New York, February 10–Our last report to you described the paper that the UN is developing on the institutional modalities of the new women’s entity. As you know, this paper was commissioned by the GA last September and will elaborate on the 4 proposed options previously laid out in a DSG document submitted to the GA, and discussed by the membership of the Assembly before the closing of the 62nd session. You will also remember that the GA welcomed that DSG paper and signaled that Option D, the 4th suggested model should receive particular attention.
For the past few months, a UN Working group chaired by the SG’s Special Adviser on Gender Issues (Rachel Mayanja) has been drafting the commissioned paper which is expected to be submitted by the DSG to governments sometime this month – February before the UN CSW meets.  It has gone through several drafts and is still not complete, but the GEAR Campaign has been collaborating with the Working group to provide inputs into it around various key issues including the field presence, funding, civil society participation and governance. Here is what we can report from conversations with several of the principals. Overall, we are optimistic that the paper will feature some of our key messages, but there is still a need to monitor and advocate around them as nothing is secure yet.

Generally, the paper does emphasize Option D as requested by the GA Resolution but the Working group has indicated that they will also assess the other options (A. Status quo, B. Fund/program and C. Department). The existing UN units being looked at as models for various aspects of the women’s agency include UNDP, UNICEF and UNFPA as funds and Habitat, OHCHR, UNODC and UNAIDS as secretariat based options.

The issue of governance appears to be the most challenging in seeking to create a composite.  There is an effort to create a new model for the governing body that would be an independent Executive board or Executive Committee.   UNDP/UNFPA offers a good model of an Executive Board that is smaller in size, less politicized and can oversee the budget and operational activities. Such a board would have around 36 members elected by ECOSOC with a set number of regional representatives. It is being suggested that the Chair of CSW participate in meetings of the Board, either as a voting member or observer to provide a link to CSW as the women’s policy setting body, and that reports of CSW and CEDAW be submitted to the Board for information. The Composite entity’s Executive director would be a USG and a full member of the Chief Executives Board (CEB) and its committees, as well as of the UNDG.

There has been considerable concern about the relationship of the entity to CSW – both how to relate them but still not have the entity’s actions overly politicized by the inter-governmental process, which is why many have rejected the idea of CSW as the governing body.  It would be good to gather some intelligence and find out what different groups, especially within the G77 countries, are thinking about the role of CSW in relation to the new entity in order to inform our advocacy strategy.

There are some important discussions related to civil society participation in the draft paper.
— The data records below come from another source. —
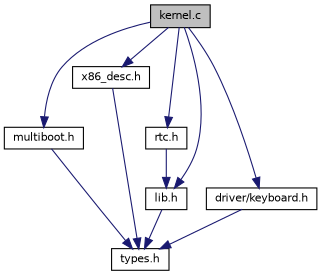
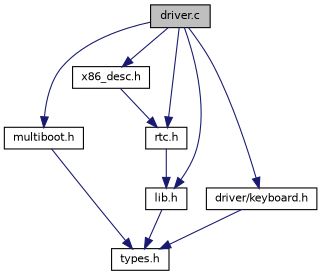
  digraph {
    node [color=black fillcolor=white fontname=Helvetica fontsize=10 shape=record style=filled]
    edge [color=midnightblue fontname=Helvetica fontsize=10 labelfontname=Helvetica labelfontsize=10 style=solid]
-   n1 [fillcolor=grey75 fontcolor=black height=0.2 label="kernel.c" width=0.4]
+   n1 [fillcolor=grey75 fontcolor=black height=0.2 label="driver.c" width=0.4]
    n2 [height=0.2 label="multiboot.h" width=0.4]
    n3 [height=0.2 label="x86_desc.h" width=0.4]
    n4 [height=0.2 label="lib.h" width=0.4]
    n5 [height=0.2 label="rtc.h" width=0.4]
    n6 [height=0.2 label="driver/keyboard.h" width=0.4]
    n7 [height=0.2 label="types.h" width=0.4]
    n1 -> n2
    n1 -> n3
    n1 -> n4
    n1 -> n5
    n1 -> n6
    n2 -> n7
-   n3 -> n7
+   n3 -> n5
    n4 -> n7
    n5 -> n4
    n6 -> n7
  }
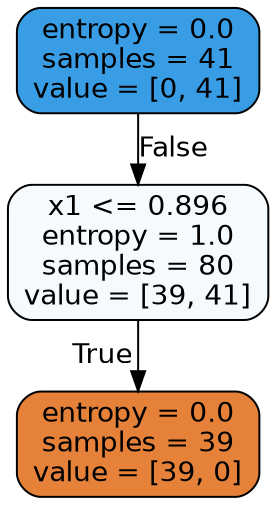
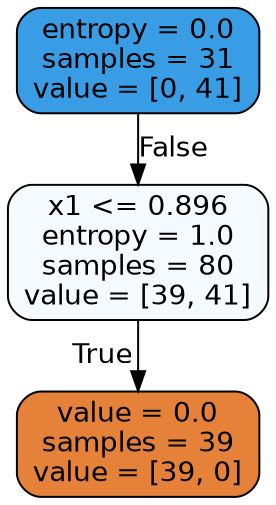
  digraph {
    node [color=black fontname=helvetica shape=box style="filled, rounded"]
    edge [fontname=helvetica labeldistance=2.5]
    n1 [fillcolor="#f5fafe" label="x1 <= 0.896\nentropy = 1.0\nsamples = 80\nvalue = [39, 41]"]
-   n2 [fillcolor="#e58139" label="entropy = 0.0\nsamples = 39\nvalue = [39, 0]"]
-   n3 [fillcolor="#399de5" label="entropy = 0.0\nsamples = 41\nvalue = [0, 41]"]
+   n2 [fillcolor="#e58139" label="value = 0.0\nsamples = 39\nvalue = [39, 0]"]
+   n3 [fillcolor="#399de5" label="entropy = 0.0\nsamples = 31\nvalue = [0, 41]"]
    n1 -> n2 [headlabel=True labelangle=45]
    n3 -> n1 [headlabel=False labelangle=-45]
  }
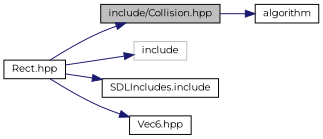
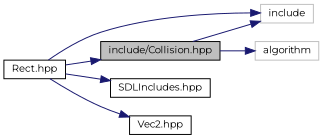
  digraph {
    fontname=Montserrat
    rankdir=LR
    node [color=black fillcolor=white fontname=Montserrat fontsize=10 shape=record style=filled]
    edge [color=midnightblue fontname=Montserrat fontsize=10 labelfontname=Helvetica labelfontsize=10 style=solid]
    n1 [fillcolor=grey75 fontcolor=black height=0.2 label="include/Collision.hpp" width=0.4]
    n2 [color=grey75 height=0.2 label=include width=0.4]
-   n3 [height=0.2 label=algorithm width=0.4]
+   n3 [color=grey75 height=0.2 label=algorithm width=0.4]
    n4 [height=0.2 label="Rect.hpp" width=0.4]
-   n5 [height=0.2 label="SDLIncludes.include" width=0.4]
-   n6 [height=0.2 label="Vec6.hpp" width=0.4]
+   n5 [height=0.2 label="SDLIncludes.hpp" width=0.4]
+   n6 [height=0.2 label="Vec2.hpp" width=0.4]
+   n1 -> n2
    n1 -> n3
    n4 -> n1
    n4 -> n2
    n4 -> n5
    n4 -> n6
  }
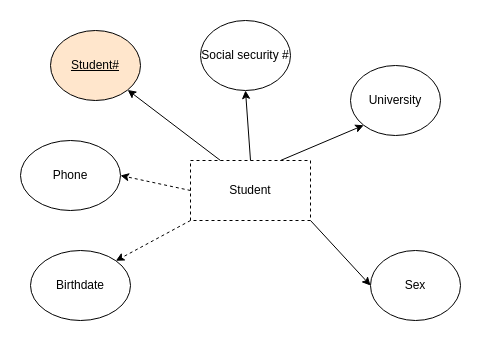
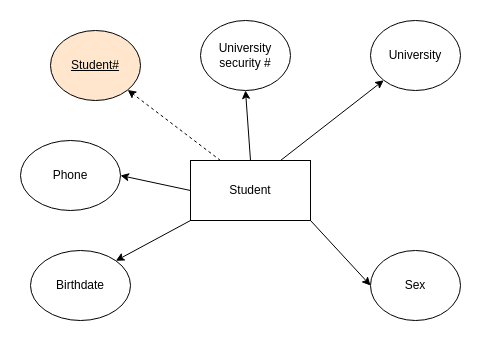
  <mxCell id="0" />
  <mxCell id="1" parent="0" />
- <mxCell id="2" value="Student" style="rounded=0;whiteSpace=wrap;html=1;dashed=1;" vertex="1" parent="1"><mxGeometry x="190" y="160" width="120" height="60" as="geometry" /></mxCell>
- <mxCell id="3" value="University" style="ellipse;whiteSpace=wrap;html=1;" vertex="1" parent="1"><mxGeometry x="350" y="65" width="90" height="70" as="geometry" /></mxCell>
+ <mxCell id="2" value="Student" style="rounded=0;whiteSpace=wrap;html=1;" vertex="1" parent="1"><mxGeometry x="190" y="160" width="120" height="60" as="geometry" /></mxCell>
+ <mxCell id="3" value="University" style="ellipse;whiteSpace=wrap;html=1;" vertex="1" parent="1"><mxGeometry x="370" y="20" width="90" height="70" as="geometry" /></mxCell>
  <mxCell id="4" value="" style="endArrow=classic;html=1;rounded=0;entryX=0;entryY=1;entryDx=0;entryDy=0;exitX=0.75;exitY=0;exitDx=0;exitDy=0;" edge="1" parent="1" source="2" target="3"><mxGeometry width="50" height="50" relative="1" as="geometry"><mxPoint x="270" y="160" as="sourcePoint" /><mxPoint x="320" y="110" as="targetPoint" /></mxGeometry></mxCell>
  <mxCell id="5" value="&lt;u&gt;Student#&lt;/u&gt;" style="ellipse;whiteSpace=wrap;html=1;fillColor=#ffe6cc;" vertex="1" parent="1"><mxGeometry x="50" y="30" width="90" height="70" as="geometry" /></mxCell>
- <mxCell id="6" value="Social security #" style="ellipse;whiteSpace=wrap;html=1;" vertex="1" parent="1"><mxGeometry x="200" y="20" width="90" height="70" as="geometry" /></mxCell>
+ <mxCell id="6" value="University security #" style="ellipse;whiteSpace=wrap;html=1;" vertex="1" parent="1"><mxGeometry x="200" y="20" width="90" height="70" as="geometry" /></mxCell>
  <mxCell id="7" value="Phone" style="ellipse;whiteSpace=wrap;html=1;" vertex="1" parent="1"><mxGeometry x="20" y="140" width="100" height="70" as="geometry" /></mxCell>
  <mxCell id="8" value="Birthdate" style="ellipse;whiteSpace=wrap;html=1;" vertex="1" parent="1"><mxGeometry x="30" y="250" width="100" height="70" as="geometry" /></mxCell>
  <mxCell id="9" value="Sex" style="ellipse;whiteSpace=wrap;html=1;" vertex="1" parent="1"><mxGeometry x="370" y="250" width="90" height="70" as="geometry" /></mxCell>
  <mxCell id="10" value="" style="endArrow=classic;html=1;rounded=0;entryX=0.5;entryY=1;entryDx=0;entryDy=0;exitX=0.5;exitY=0;exitDx=0;exitDy=0;" edge="1" parent="1" source="2" target="6"><mxGeometry width="50" height="50" relative="1" as="geometry"><mxPoint x="250" y="160" as="sourcePoint" /><mxPoint x="353" y="80" as="targetPoint" /></mxGeometry></mxCell>
- <mxCell id="11" value="" style="endArrow=classic;html=1;rounded=0;exitX=0.25;exitY=0;exitDx=0;exitDy=0;" edge="1" parent="1" source="2" target="5"><mxGeometry width="50" height="50" relative="1" as="geometry"><mxPoint x="110" y="170" as="sourcePoint" /><mxPoint x="213" y="90" as="targetPoint" /></mxGeometry></mxCell>
- <mxCell id="12" value="" style="endArrow=classic;html=1;rounded=0;entryX=1;entryY=0.5;entryDx=0;entryDy=0;exitX=0;exitY=0.5;exitDx=0;exitDy=0;dashed=1;" edge="1" parent="1" source="2" target="7"><mxGeometry width="50" height="50" relative="1" as="geometry"><mxPoint x="130" y="200" as="sourcePoint" /><mxPoint x="233" y="120" as="targetPoint" /></mxGeometry></mxCell>
- <mxCell id="13" value="" style="endArrow=classic;html=1;rounded=0;entryX=1;entryY=0;entryDx=0;entryDy=0;exitX=0;exitY=1;exitDx=0;exitDy=0;dashed=1;" edge="1" parent="1" source="2" target="8"><mxGeometry width="50" height="50" relative="1" as="geometry"><mxPoint x="320" y="200" as="sourcePoint" /><mxPoint x="423" y="120" as="targetPoint" /></mxGeometry></mxCell>
+ <mxCell id="11" value="" style="endArrow=classic;html=1;rounded=0;exitX=0.25;exitY=0;exitDx=0;exitDy=0;dashed=1;" edge="1" parent="1" source="2" target="5"><mxGeometry width="50" height="50" relative="1" as="geometry"><mxPoint x="110" y="170" as="sourcePoint" /><mxPoint x="213" y="90" as="targetPoint" /></mxGeometry></mxCell>
+ <mxCell id="12" value="" style="endArrow=classic;html=1;rounded=0;entryX=1;entryY=0.5;entryDx=0;entryDy=0;exitX=0;exitY=0.5;exitDx=0;exitDy=0;" edge="1" parent="1" source="2" target="7"><mxGeometry width="50" height="50" relative="1" as="geometry"><mxPoint x="130" y="200" as="sourcePoint" /><mxPoint x="233" y="120" as="targetPoint" /></mxGeometry></mxCell>
+ <mxCell id="13" value="" style="endArrow=classic;html=1;rounded=0;entryX=1;entryY=0;entryDx=0;entryDy=0;exitX=0;exitY=1;exitDx=0;exitDy=0;" edge="1" parent="1" source="2" target="8"><mxGeometry width="50" height="50" relative="1" as="geometry"><mxPoint x="320" y="200" as="sourcePoint" /><mxPoint x="423" y="120" as="targetPoint" /></mxGeometry></mxCell>
  <mxCell id="14" value="" style="endArrow=classic;html=1;rounded=0;entryX=0;entryY=0.5;entryDx=0;entryDy=0;exitX=1;exitY=1;exitDx=0;exitDy=0;" edge="1" parent="1" source="2" target="9"><mxGeometry width="50" height="50" relative="1" as="geometry"><mxPoint x="340" y="220" as="sourcePoint" /><mxPoint x="443" y="140" as="targetPoint" /></mxGeometry></mxCell>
One useful proposal is for a civil society advisory panel which would meet annually and provide advice to the new entity, but this is not in all drafts.  Another proposal is to have 5 regional representatives from NGOs who will participate in the Executive board or Committee deliberations.   Initially this was as non-voting members – similar to the UN AIDS model, but there is another position that these would only be observers.   We will need to advocate strongly for membership, even if non-voting, and not just observer status. 
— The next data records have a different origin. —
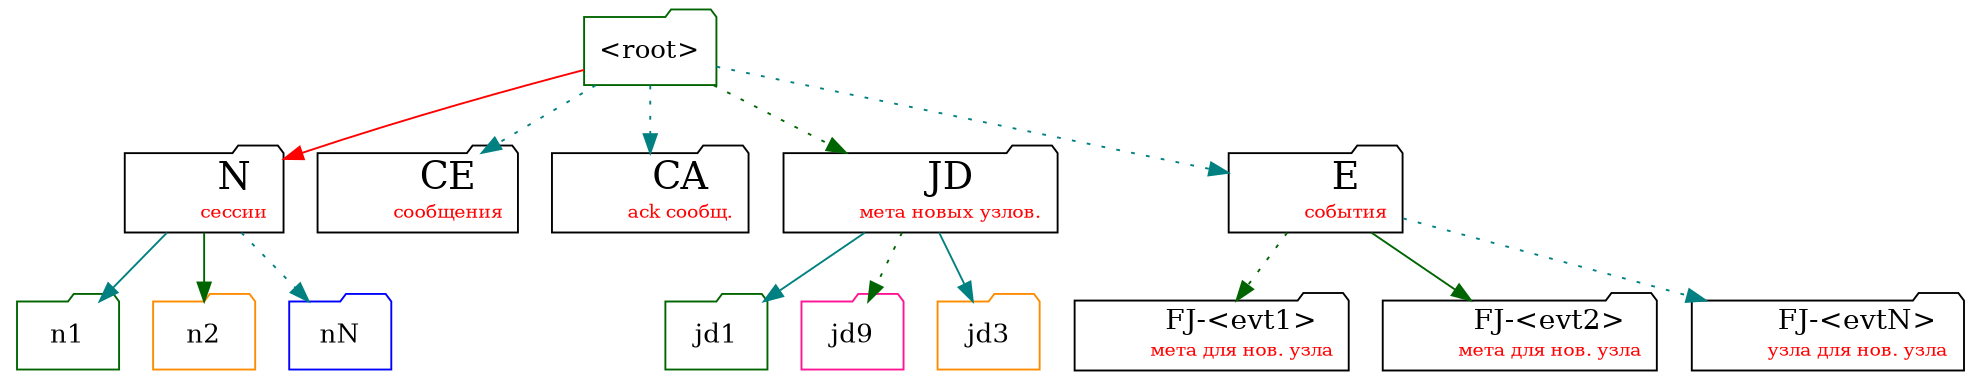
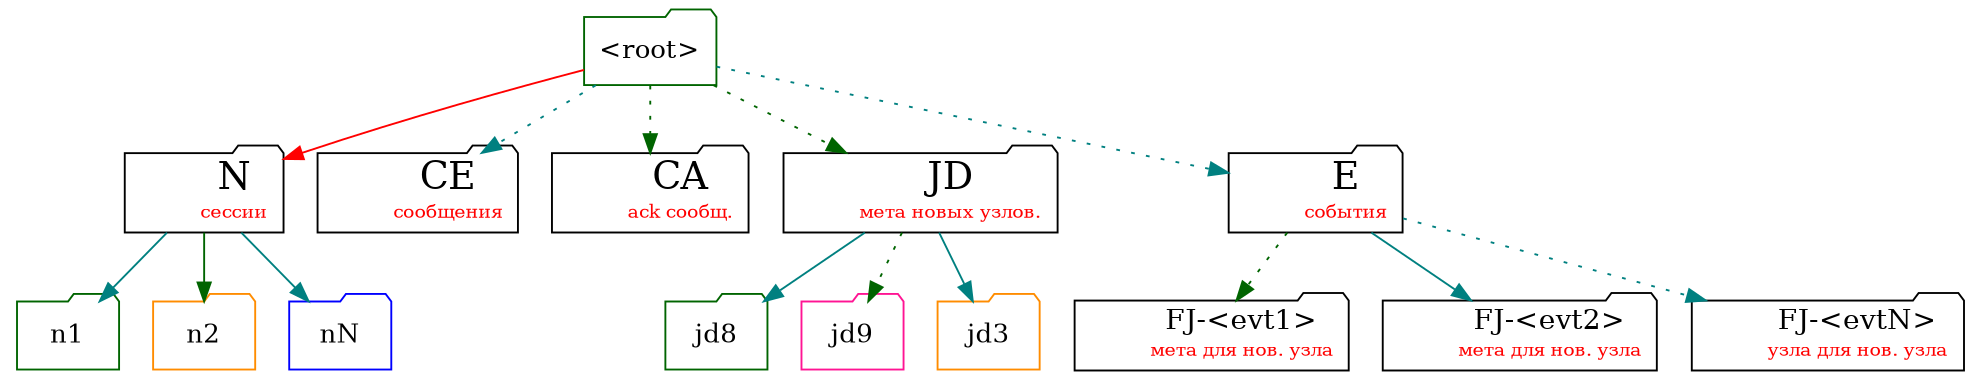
  digraph {
    node [shape=folder]
    edge [color=teal style=solid]
    root [color=darkgreen label="<root>"]
    n [label=<       <FONT POINT-SIZE="20">N</FONT><BR/>       <FONT POINT-SIZE="10" COLOR="RED">сессии</FONT>>]
    ce [label=<       <FONT POINT-SIZE="20">CE</FONT><BR/>       <FONT POINT-SIZE="10" COLOR="RED">сообщения</FONT>>]
    ca [label=<       <FONT POINT-SIZE="20">CA</FONT><BR/>       <FONT POINT-SIZE="10" COLOR="RED">ack сообщ.</FONT>>]
    jd [label=<       <FONT POINT-SIZE="20">JD</FONT><BR/>       <FONT POINT-SIZE="10" COLOR="RED">мета новых узлов.</FONT><BR/>>]
    e [label=<       <FONT POINT-SIZE="20">E</FONT><BR/>       <FONT POINT-SIZE="10" COLOR="RED">события</FONT>>]
    n1 [color=darkgreen]
    n2 [color=darkorange]
    nN [color=blue]
-   jd1 [color=darkgreen]
+   jd1 [color=darkgreen label=jd8]
    jd2 [color=deeppink label=jd9]
    jd3 [color=darkorange]
    fj1 [label=<       <FONT POINT-SIZE="15">FJ-&lt;evt1&gt;</FONT><BR/>       <FONT POINT-SIZE="10" COLOR="RED">мета для нов. узла</FONT>>]
    fj2 [label=<       <FONT POINT-SIZE="15">FJ-&lt;evt2&gt;</FONT><BR/>       <FONT POINT-SIZE="10" COLOR="RED">мета для нов. узла</FONT>>]
    fjN [label=<       <FONT POINT-SIZE="15">FJ-&lt;evtN&gt;</FONT><BR/>       <FONT POINT-SIZE="10" COLOR="RED">узла для нов. узла</FONT>>]
    root -> n [color=red]
    root -> ce [style=dotted]
-   root -> ca [style=dotted]
+   root -> ca [color=darkgreen style=dotted]
    root -> jd [color=darkgreen style=dotted]
    root -> e [style=dotted]
    n -> n1
    n -> n2 [color=darkgreen]
-   n -> nN [style=dotted]
+   n -> nN
    jd -> jd1
    jd -> jd2 [color=darkgreen style=dotted]
    jd -> jd3
    e -> fj1 [color=darkgreen style=dotted]
-   e -> fj2 [color=darkgreen]
+   e -> fj2
    e -> fjN [style=dotted]
  }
Regarding staffing, it is suggested that to address the identified gaps and challenges, the Composite entity be staffed at 3 levels: HQ, regional/sub-regional and country levels. At least one draft states that “the expertise of civil society should be systematically and regularly tapped to enrich the work of the entity.”

On the field presence, the GEAR Campaign has consistently advocated for a “universal country presence”, a point we were sure to stress at every meeting. We recently heard that the paper calls for scaling up to a universal country presence with immediate presence in regional hubs. Depending upon the available resources, it may start small in scale but with clear goals and set deadlines.  This is an area we must continue to monitor as well as one that requires active efforts to get funding.

Finally on funding, the Composite will have both voluntary and assessed contributions, and member states will have to develop the balance between these two sources.

We see the upcoming CSW as an important time to re-energize our bases and continue to build-up the momentum for a strong new women’s entity. Assuming the paper will be finalized before the CSW, we will need to build support and advocate for positive action to strengthen the proposals and get action on this from the GA in the next few months.  

We will be in touch soon about the newest draft and with more on CSW-53 preparations related to GEAR.